The policies we need
There are a number of crucial aspects to any green industrial revolution. Three things especially are worth highlighting. Firstly, energy. There needs to be a massive shift toward renewable energy sources. Wind power is likely to be a particularly major source and the recent announcement by Labour – to invest massively in new wind farms and create tens of thousands of jobs in the sector – is very welcome.
The investment needs to go together with public ownership and control (and, with that, greater coordination). This is an area where the need for a just transition – for seriously thought-through plans to make use of workers’ skills and protect their jobs – is vital.

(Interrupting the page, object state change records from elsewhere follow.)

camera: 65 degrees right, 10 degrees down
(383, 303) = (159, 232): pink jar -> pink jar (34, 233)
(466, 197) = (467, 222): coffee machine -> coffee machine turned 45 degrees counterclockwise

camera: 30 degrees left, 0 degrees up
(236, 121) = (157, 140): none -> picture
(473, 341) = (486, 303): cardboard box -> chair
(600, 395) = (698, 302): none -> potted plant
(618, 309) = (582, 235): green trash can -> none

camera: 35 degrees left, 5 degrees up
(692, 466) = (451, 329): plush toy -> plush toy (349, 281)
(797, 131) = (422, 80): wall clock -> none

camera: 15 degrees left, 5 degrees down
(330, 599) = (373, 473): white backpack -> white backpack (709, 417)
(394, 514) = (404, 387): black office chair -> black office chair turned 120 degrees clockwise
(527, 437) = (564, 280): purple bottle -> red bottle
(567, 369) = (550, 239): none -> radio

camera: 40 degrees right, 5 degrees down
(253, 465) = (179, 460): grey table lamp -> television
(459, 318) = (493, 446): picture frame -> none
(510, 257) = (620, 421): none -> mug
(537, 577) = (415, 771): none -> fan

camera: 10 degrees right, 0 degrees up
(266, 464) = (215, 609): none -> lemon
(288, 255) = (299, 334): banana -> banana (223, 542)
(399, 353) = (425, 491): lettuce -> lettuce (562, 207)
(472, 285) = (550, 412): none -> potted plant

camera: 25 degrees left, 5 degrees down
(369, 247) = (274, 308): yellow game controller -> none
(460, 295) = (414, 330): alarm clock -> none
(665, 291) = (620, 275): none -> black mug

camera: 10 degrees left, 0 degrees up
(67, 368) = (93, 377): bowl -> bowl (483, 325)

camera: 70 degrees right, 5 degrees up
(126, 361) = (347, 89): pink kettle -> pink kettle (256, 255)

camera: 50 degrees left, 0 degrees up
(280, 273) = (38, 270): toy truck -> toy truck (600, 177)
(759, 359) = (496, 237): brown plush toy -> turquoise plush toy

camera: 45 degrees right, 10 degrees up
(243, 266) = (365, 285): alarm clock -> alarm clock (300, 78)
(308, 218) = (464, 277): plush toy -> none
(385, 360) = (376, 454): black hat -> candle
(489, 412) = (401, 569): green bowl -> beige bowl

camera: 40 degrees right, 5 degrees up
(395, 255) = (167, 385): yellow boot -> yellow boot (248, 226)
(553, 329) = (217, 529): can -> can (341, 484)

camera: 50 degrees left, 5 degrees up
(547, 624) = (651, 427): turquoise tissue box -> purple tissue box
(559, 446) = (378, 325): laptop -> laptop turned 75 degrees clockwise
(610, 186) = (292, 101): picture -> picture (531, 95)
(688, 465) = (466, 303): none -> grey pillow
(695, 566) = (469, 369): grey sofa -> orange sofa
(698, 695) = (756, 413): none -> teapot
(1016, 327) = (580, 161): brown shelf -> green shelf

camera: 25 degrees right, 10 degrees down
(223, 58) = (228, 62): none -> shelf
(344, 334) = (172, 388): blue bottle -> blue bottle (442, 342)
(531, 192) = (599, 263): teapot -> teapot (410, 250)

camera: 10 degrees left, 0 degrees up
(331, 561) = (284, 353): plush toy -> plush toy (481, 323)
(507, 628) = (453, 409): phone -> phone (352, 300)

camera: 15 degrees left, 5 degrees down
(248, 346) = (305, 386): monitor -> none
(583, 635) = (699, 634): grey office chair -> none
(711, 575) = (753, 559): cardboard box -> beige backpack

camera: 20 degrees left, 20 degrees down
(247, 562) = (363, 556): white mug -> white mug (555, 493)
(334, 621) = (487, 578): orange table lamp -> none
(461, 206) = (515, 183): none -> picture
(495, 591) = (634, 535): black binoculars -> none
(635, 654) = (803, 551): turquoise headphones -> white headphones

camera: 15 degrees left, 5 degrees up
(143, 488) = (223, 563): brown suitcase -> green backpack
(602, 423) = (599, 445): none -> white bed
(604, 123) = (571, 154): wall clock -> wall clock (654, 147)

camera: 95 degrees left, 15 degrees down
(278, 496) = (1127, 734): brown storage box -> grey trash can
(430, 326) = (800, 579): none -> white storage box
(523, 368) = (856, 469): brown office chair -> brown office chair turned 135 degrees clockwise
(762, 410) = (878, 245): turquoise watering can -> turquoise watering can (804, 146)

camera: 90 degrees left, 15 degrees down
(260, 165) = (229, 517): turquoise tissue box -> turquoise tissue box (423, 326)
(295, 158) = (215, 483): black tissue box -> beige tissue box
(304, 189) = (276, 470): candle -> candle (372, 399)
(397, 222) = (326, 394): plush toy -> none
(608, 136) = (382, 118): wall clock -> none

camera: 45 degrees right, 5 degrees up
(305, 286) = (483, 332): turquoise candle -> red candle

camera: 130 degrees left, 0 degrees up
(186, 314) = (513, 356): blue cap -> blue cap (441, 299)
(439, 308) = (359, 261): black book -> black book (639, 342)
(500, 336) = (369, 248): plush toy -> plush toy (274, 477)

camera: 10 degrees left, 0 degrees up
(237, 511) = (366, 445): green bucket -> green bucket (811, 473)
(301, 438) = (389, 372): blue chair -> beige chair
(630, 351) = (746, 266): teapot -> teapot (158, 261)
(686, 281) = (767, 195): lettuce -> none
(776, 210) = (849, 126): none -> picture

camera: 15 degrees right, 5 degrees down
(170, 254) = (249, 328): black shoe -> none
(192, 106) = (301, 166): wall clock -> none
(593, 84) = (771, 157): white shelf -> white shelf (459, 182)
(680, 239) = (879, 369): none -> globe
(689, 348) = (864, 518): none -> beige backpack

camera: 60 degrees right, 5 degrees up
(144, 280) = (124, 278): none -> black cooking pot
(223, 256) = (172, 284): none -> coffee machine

Secondly, transport. This is the area where the least progress has been made – in reducing carbon emissions – over the last 30 years. Public transport is privatised, overpriced and the victim of cuts. We need to turn that around. That means not just taking trains and buses fully into public ownership and control, but investing massively in them.
That investment needs to involve improving infrastructure and services for people. It also means reducing costs. Ultimately we need free public transport if we are to rise to the scale of the challenge. Transport should be seen in the same way as health and education – as a social good paid for through general taxation, not as a highly privatised sphere.
Thirdly, housing. About one sixth of U.K. carbon emissions are from people’s homes. Rather than lecturing people about making individual changes, there needs to be a political solution.
That means two things. One is transforming the insulation of homes and replacing gas-fired heating with eco-friendly alternatives. That can only be done on a serious scale if invested in centrally by government. The other thing is ensuring very high ecological standards when building new homes – and indeed building such homes on a large scale.
These are the sorts of changes needed – it is crucial that politicians and campaigners think big. We should recognise the myriad ways in which dealing with climate change is tied up with a larger project of political and social transformation. Electing a left-led Labour government is the essential next step, but of course it won’t end there. We will need an ongoing mass movement to make these changes a reality.